FOX News pundit Megyn Kelly
On the Fox News Channel, opinion is presented as fact. Grasp that fine distinction and you're on your way to unlocking the whole tragic Rupert Murdoch enterprise.

Here's how it works -- last week Fox News pundit Megyn Kelly famously offered her opinion that pepper spray is a “food product essentially” on national television. Her host, Bill O’Reilly, nodded in agreement. In that way Kelly's opinion, with a cynical assist from O'Reilly, became a “fact” before our eyes.

Ricin poison comes from castor beans, and I suppose you could argue it's a food product too -- so why not go ahead and sprinkle some on your cornflakes Megyn? If you’re implying that we’re silly to be concerned about its effects, that is.

The subtext, the reason she apparently offered this lamentably craven nonsense, appeared to be an attempt to re-frame Lieutenant John Pike’s over the top assault of unarmed and peaceful students at UC Davis last week in the faint hope of repackaging him as a Good Samaritan.

He was just tossing a different kind of salad, Kelly inferred.  Go back to your sandbox, kids.

The Internet mocked Kelly mercilessly, as she richly deserved. “Mustard gas is essentially a condiment,” wrote one wag.

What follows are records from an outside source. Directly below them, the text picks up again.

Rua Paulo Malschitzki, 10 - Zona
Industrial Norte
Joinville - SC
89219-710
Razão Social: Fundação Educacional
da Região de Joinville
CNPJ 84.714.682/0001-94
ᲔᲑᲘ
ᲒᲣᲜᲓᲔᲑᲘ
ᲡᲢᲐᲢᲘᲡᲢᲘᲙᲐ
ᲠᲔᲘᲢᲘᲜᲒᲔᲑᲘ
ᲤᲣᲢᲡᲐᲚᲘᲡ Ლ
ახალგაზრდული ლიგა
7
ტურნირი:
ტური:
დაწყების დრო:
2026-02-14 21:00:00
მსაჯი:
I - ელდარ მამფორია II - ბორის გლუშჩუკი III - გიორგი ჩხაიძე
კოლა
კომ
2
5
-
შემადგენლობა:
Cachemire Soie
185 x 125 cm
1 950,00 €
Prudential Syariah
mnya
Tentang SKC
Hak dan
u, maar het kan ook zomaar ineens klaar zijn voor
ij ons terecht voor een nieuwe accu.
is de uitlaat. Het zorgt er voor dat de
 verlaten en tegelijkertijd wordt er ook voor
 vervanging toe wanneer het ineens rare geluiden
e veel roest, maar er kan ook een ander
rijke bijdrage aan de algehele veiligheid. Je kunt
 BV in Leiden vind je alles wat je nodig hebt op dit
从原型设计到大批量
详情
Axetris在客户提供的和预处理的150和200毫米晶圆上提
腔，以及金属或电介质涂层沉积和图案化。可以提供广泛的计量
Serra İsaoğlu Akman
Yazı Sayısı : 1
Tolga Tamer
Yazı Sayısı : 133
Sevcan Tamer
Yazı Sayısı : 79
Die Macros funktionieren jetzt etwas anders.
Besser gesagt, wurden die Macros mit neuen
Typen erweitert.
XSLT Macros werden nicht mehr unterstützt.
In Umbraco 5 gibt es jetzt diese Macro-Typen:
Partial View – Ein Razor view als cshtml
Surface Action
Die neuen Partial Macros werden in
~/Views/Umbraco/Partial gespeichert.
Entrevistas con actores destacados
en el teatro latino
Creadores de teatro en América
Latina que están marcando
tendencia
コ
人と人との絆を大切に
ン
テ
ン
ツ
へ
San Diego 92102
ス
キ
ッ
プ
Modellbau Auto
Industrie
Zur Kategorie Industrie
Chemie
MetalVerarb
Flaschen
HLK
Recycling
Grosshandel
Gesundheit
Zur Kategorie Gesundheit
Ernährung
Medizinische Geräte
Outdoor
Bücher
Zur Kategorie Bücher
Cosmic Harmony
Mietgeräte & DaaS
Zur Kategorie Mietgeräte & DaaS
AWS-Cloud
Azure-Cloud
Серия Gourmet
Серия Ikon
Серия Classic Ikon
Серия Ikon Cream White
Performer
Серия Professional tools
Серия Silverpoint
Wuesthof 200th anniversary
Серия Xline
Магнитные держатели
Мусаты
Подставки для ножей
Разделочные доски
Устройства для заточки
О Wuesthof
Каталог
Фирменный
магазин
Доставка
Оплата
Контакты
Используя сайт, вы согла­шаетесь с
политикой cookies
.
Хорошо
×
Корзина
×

“Megyn Kelly regarding water boarding -- it's a shower, essentially,” wrote another.

Now there is an online petition heading toward 50,000 signatures requesting that Kelly back up her claim and consume as much (or as little) of the stuff as she can manage.

That's not a very nice request but it makes a worthwhile point -- the public is nauseated by the increasingly transparent Fox News house style.

Later, shocked by the unexpected public pillorying, Kelly clarified, “I think what happened was people didn’t watch the whole segment and assumed I was diminishing it. In no way did I mean to diminish what was happening.”

Then she added, “From a legal standpoint, I don’t know if the cops did anything wrong.”

But since when is pepper spraying non-violent protesting Americans at point blank anything but wrong? I must have missed the episode of The O’Reilly Factor when he decided we should emulate Egypt.

Speaking of Egypt, last week a non-partisan new survey of New Jersey voters compiled by Fairleigh Dickinson University came to an interesting conclusion -- Fox News viewers tend to be less informed about current events than people who don't watch any news at all.

Respondents to the university survey were asked whether opposition groups in Egypt had been successful in bringing down the Mubarak regime. Among the NPR listeners 68 percent correctly answered they had been, but only 49 percent of Fox News viewers answered the question correctly.

In fact it emerged Fox viewers were 18 percentage points less likely to answer correctly than those who watched no news at all, the survey found.

“The results show us that there is something about watching Fox News that leads people to do worse on these questions than those who don't watch any news at all,” Dan Cassino, a political science professor at Fairleigh Dickinson, told The Los Angles Times.

That means that instead of being just benignly, passively ignorant, watching Fox News actually leads to active ignorance, ignorance that is manifestly detrimental to your understanding of national politics and world events.

That’s quite an accomplishment. I wonder how they’d caption it at the station -- the most uninformed name in news?

Accusations of biased reporting against Fox are nothing new. A while back a Fox staffer forwarded an internal email to the press requesting that pundits always present an opposing view to settled facts.
Fox claims there’s a controversy about evolution among the world's scientists (this is not true). They claim there is a controversy among scientists about global warming (also not true).

On occasion they claim there are controversies about Christmas trees, Chaz Bono and even the president’s birth certificate. They question the president’s patriotism, his commitment to countering terrorism and even to the U.S. military. No one anywhere is making these claims except Fox and its hired hands.

So if you don't mind being purposefully misled by the people that you trust to give you the facts, if you don't mind being the subject of a massive confidence trick, then by all means tune in.